- _TRECHO_
A Ucrânia, país que já fez parte do bloco comunista liderado pela antiga União Soviética (URSS), tem maioria da população branca, de diferentes etnias. Beleniuk nasceu em 1991, meses antes de a Ucrânia proclamar independência frente à URSS.
Os negros são menos de 10% da população de 45 milhões de pessoas do país, vivendo sobretudo em grandes cidades — que se tornaram mais heterogêneas do que na infância de Beleniuk nos anos 1990.
Ainda assim, segundo as organizações de direitos humanos, o sentimento racista ligado à xenofobia ainda é um dos mais presentes, de modo que é comum que cidadãos ucranianos negros sejam confundidos com estrangeiros.
Esse cenário foi um dos responsáveis por fazer com que Beleniuk fosse o primeiro parlamentar negro, somente em 2019.
O mandato do lutador também não acontece em momento dos mais tranquilos para a política ucraniana. O país se envolveu desde 2014 em um conflito com a Rússia, depois de o governo russo de Vladimir Putin anexar o território da Crimeia, que ficava na Ucrânia. A fronteira do país com a Crimeia é palco de conflitos armados e milícias desde então.
Antes disso, a Ucrânia vinha também se aproximando da União Europeia, o que desagrada Moscou.
Como retrato da bagunça política da Ucrânia, a eleição de 2019, a mesma que elegeu Beleniuk, levou à Presidência o "azarão" Volodymyr Zelensky.
O presidente era comediante e atuou numa série onde zombava da política — programa que, tal como o partido que ele viria a criar, também se chamava Servant of the People.
Zelensky venceu o então mandatário ucraniano, Petro Poroshenko, por mais de 70% dos votos no segundo turno. Uma de suas promessas de campanha é não concorrer à reeleição.
Beleniuk é do mesmo partido do presidente, e disse que recebeu o convite para se candidatar do próprio mandatário. "Ele parece ter visto qualidades em mim que ajudarão a promover o desenvolvimento do esporte ucraniano", disse à agência francesa AFP em 2019 (abaixo, foto de Beleniuk com o presidente ucraniano).

- _PARA FAZER_
1. Quais pessoas são citadas pelo nome no trecho? Liste todas.
2. Reúna todas as linhas da listagem em que aparece a palavra "lamp".

(Linhas de um conjunto de dados)
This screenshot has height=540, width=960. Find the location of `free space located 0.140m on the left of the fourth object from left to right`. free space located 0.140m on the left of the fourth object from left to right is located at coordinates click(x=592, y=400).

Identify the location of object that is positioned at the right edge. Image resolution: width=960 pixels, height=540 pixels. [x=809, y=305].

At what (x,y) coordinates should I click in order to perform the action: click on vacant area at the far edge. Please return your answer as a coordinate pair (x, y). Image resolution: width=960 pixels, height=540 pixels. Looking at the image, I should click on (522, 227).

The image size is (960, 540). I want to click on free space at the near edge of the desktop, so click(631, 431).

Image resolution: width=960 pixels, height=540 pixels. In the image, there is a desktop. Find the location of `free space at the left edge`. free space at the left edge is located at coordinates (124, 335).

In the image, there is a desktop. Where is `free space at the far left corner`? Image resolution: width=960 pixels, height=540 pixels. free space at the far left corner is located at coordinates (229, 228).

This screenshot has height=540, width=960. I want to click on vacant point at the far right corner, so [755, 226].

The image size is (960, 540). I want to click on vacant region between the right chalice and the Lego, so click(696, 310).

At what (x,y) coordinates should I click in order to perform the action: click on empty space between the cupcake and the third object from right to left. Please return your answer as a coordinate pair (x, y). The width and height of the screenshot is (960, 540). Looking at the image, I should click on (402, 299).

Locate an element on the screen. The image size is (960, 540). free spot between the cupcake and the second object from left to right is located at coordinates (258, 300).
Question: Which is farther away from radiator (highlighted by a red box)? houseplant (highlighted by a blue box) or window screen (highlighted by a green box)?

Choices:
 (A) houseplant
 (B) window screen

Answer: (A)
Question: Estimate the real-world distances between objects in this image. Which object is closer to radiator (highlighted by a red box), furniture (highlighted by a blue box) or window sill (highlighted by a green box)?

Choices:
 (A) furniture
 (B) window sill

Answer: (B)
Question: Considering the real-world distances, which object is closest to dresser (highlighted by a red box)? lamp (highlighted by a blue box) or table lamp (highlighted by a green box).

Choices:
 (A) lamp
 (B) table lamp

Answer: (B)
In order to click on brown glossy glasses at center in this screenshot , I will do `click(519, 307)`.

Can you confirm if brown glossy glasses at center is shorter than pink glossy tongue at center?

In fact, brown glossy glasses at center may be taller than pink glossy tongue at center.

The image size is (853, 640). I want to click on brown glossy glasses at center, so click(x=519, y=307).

- _RESPOSTAS RESOLVIDAS_
1. Beleniuk, Vladimir Putin, Volodymyr Zelensky e Petro Poroshenko.

2.
Question: Considering the real-world distances, which object is closest to dresser (highlighted by a red box)? lamp (highlighted by a blue box) or table lamp (highlighted by a green box).
 (A) lamp
 (B) table lamp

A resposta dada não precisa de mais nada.